Дни становились длинней, деревни, села, усадьбы встречались по пути все чаще и чаще. Иногда в обгон по рыхлому снегу проносилась запряженная цугом шестерка лошадей в блестящей сбруе. Форейторы со свистом махали бичами и грубо кричали на проезжих:
– Берегись, задавим!..
– Опять какого-то дьявола провезли, – грубо замечали поморы вслед барской повозке…

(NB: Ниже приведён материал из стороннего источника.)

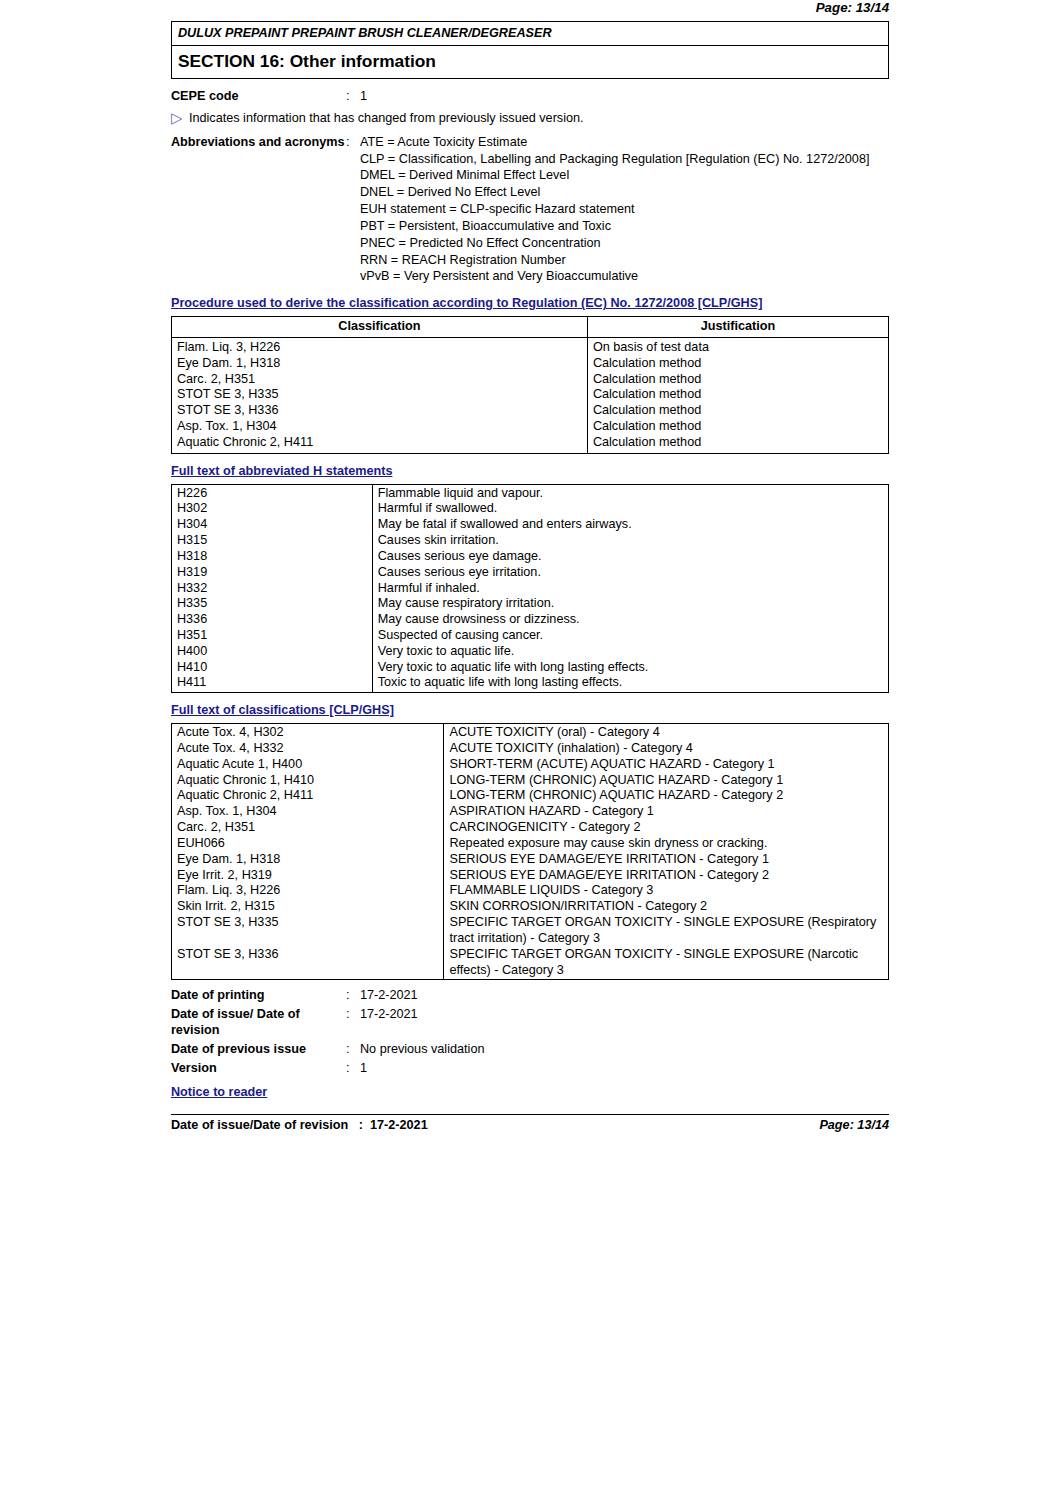Page: 13/14
DULUX PREPAINT PREPAINT BRUSH CLEANER/DEGREASER
SECTION 16: Other information
CEPE code
:
1
▷ Indicates information that has changed from previously issued version.
Abbreviations and acronyms
:
ATE = Acute Toxicity Estimate
CLP = Classification, Labelling and Packaging Regulation [Regulation (EC) No. 1272/2008]
DMEL = Derived Minimal Effect Level
DNEL = Derived No Effect Level
EUH statement = CLP-specific Hazard statement
PBT = Persistent, Bioaccumulative and Toxic
PNEC = Predicted No Effect Concentration
RRN = REACH Registration Number
vPvB = Very Persistent and Very Bioaccumulative
Procedure used to derive the classification according to Regulation (EC) No. 1272/2008 [CLP/GHS]
| Classification | Justification |
| --- | --- |
| Flam. Liq. 3, H226 Eye Dam. 1, H318 Carc. 2, H351 STOT SE 3, H335 STOT SE 3, H336 Asp. Tox. 1, H304 Aquatic Chronic 2, H411 | On basis of test data Calculation method Calculation method Calculation method Calculation method Calculation method Calculation method |
Full text of abbreviated H statements
| H226 H302 H304 H315 H318 H319 H332 H335 H336 H351 H400 H410 H411 | Flammable liquid and vapour. Harmful if swallowed. May be fatal if swallowed and enters airways. Causes skin irritation. Causes serious eye damage. Causes serious eye irritation. Harmful if inhaled. May cause respiratory irritation. May cause drowsiness or dizziness. Suspected of causing cancer. Very toxic to aquatic life. Very toxic to aquatic life with long lasting effects. Toxic to aquatic life with long lasting effects. |
Full text of classifications [CLP/GHS]
| Acute Tox. 4, H302 Acute Tox. 4, H332 Aquatic Acute 1, H400 Aquatic Chronic 1, H410 Aquatic Chronic 2, H411 Asp. Tox. 1, H304 Carc. 2, H351 EUH066 Eye Dam. 1, H318 Eye Irrit. 2, H319 Flam. Liq. 3, H226 Skin Irrit. 2, H315 STOT SE 3, H335 STOT SE 3, H336 | ACUTE TOXICITY (oral) - Category 4 ACUTE TOXICITY (inhalation) - Category 4 SHORT-TERM (ACUTE) AQUATIC HAZARD - Category 1 LONG-TERM (CHRONIC) AQUATIC HAZARD - Category 1 LONG-TERM (CHRONIC) AQUATIC HAZARD - Category 2 ASPIRATION HAZARD - Category 1 CARCINOGENICITY - Category 2 Repeated exposure may cause skin dryness or cracking. SERIOUS EYE DAMAGE/EYE IRRITATION - Category 1 SERIOUS EYE DAMAGE/EYE IRRITATION - Category 2 FLAMMABLE LIQUIDS - Category 3 SKIN CORROSION/IRRITATION - Category 2 SPECIFIC TARGET ORGAN TOXICITY - SINGLE EXPOSURE (Respiratory tract irritation) - Category 3 SPECIFIC TARGET ORGAN TOXICITY - SINGLE EXPOSURE (Narcotic effects) - Category 3 |
Date of printing
:
17-2-2021
Date of issue/ Date of revision
:
17-2-2021
Date of previous issue
:
No previous validation
Version
:
1
Notice to reader
Date of issue/Date of revision : 17-2-2021
Page: 13/14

На двадцатые сутки обоз вступил в петербургские окрестности. По обоим берегам замерзшей Невы стояли низенькие бараки с деревянными дымоходами на крышах. В бараках крохотные оконца и обитые тряпьем двери. Около дверей на снегу повсюду кучи отбросов. Здесь, в пригороде, обитали тысячи работных людей, строивших великолепные дворцы, в которые они имели доступ пока лишь строили их.
Федот всматривался в лица прохожих и ни в ком не приметил ни искры радости, ни довольства. Люди шли усталые, словно прижатые к земле. Вот возвращается с работы в кропаном зипуне с лопатой на плече землекоп. Рядом с ним еле бредет его сынишка – мальчик лет двенадцати. Он уже помощник отцу и кормилец полуголодной семьи, оставленной где-либо около Грязовца или Белозерска. И тот и другой идут покачиваясь, в полудремотном, усталом забытье. И, видимо, единственное их желание – поскорей добраться до своего логова и уснуть. Вот, переваливаясь с боку на бок, идут артельщики вологжане, одни несут пилы, топоры, пешни, заступы; другие, кряхтя, тащат на себе охапки дров и щепы, чтобы ночью кое-как согреться в холодном жилье у печки-времянки.
– Куда мы едем? Где остановимся? – спросил Федот возницу, озираясь на низкие бараки и приплюснутые, занесенные снегом землянки.
– Мы подъезжаем к Набережной улице, потом свернем по льду через Неву на Васильевский остров и прикочуем в рыбные ряды, там всегда наши останавливаются…
– А где этот хваленый Невский прошпект?
– Вот туда, налево, верстах в двух отсель, – отвечал бывалый помор Федоту.
Впереди обоза послышался хриплый и грубый окрик:
– Стойте! Куда вас черт несет!
Из полосатой будки вышел навстречу головному вознице рослый будочник и алебардой
[22]загородил дорогу. После грошовой подачки он подобрел и объяснил, что по Набережной дальше ехать нельзя – там строятся новые дома, проезд завален бревнами и кирпичом, а потому надо свернуть влево, на Литейный, переехать поперек Невский, обогнуть Адмиралтейство, а там покажут прямой путь к рыбным рядам.
– Да, смотрите, по Невскому вдоль не ударьтесь. Подлым людям с возами настрого запрещено ездить прошпектом, – предупредил строгий блюститель уличного порядка.
Обоз, скрипя полозьями, двинулся объездом по указанному будочником пути.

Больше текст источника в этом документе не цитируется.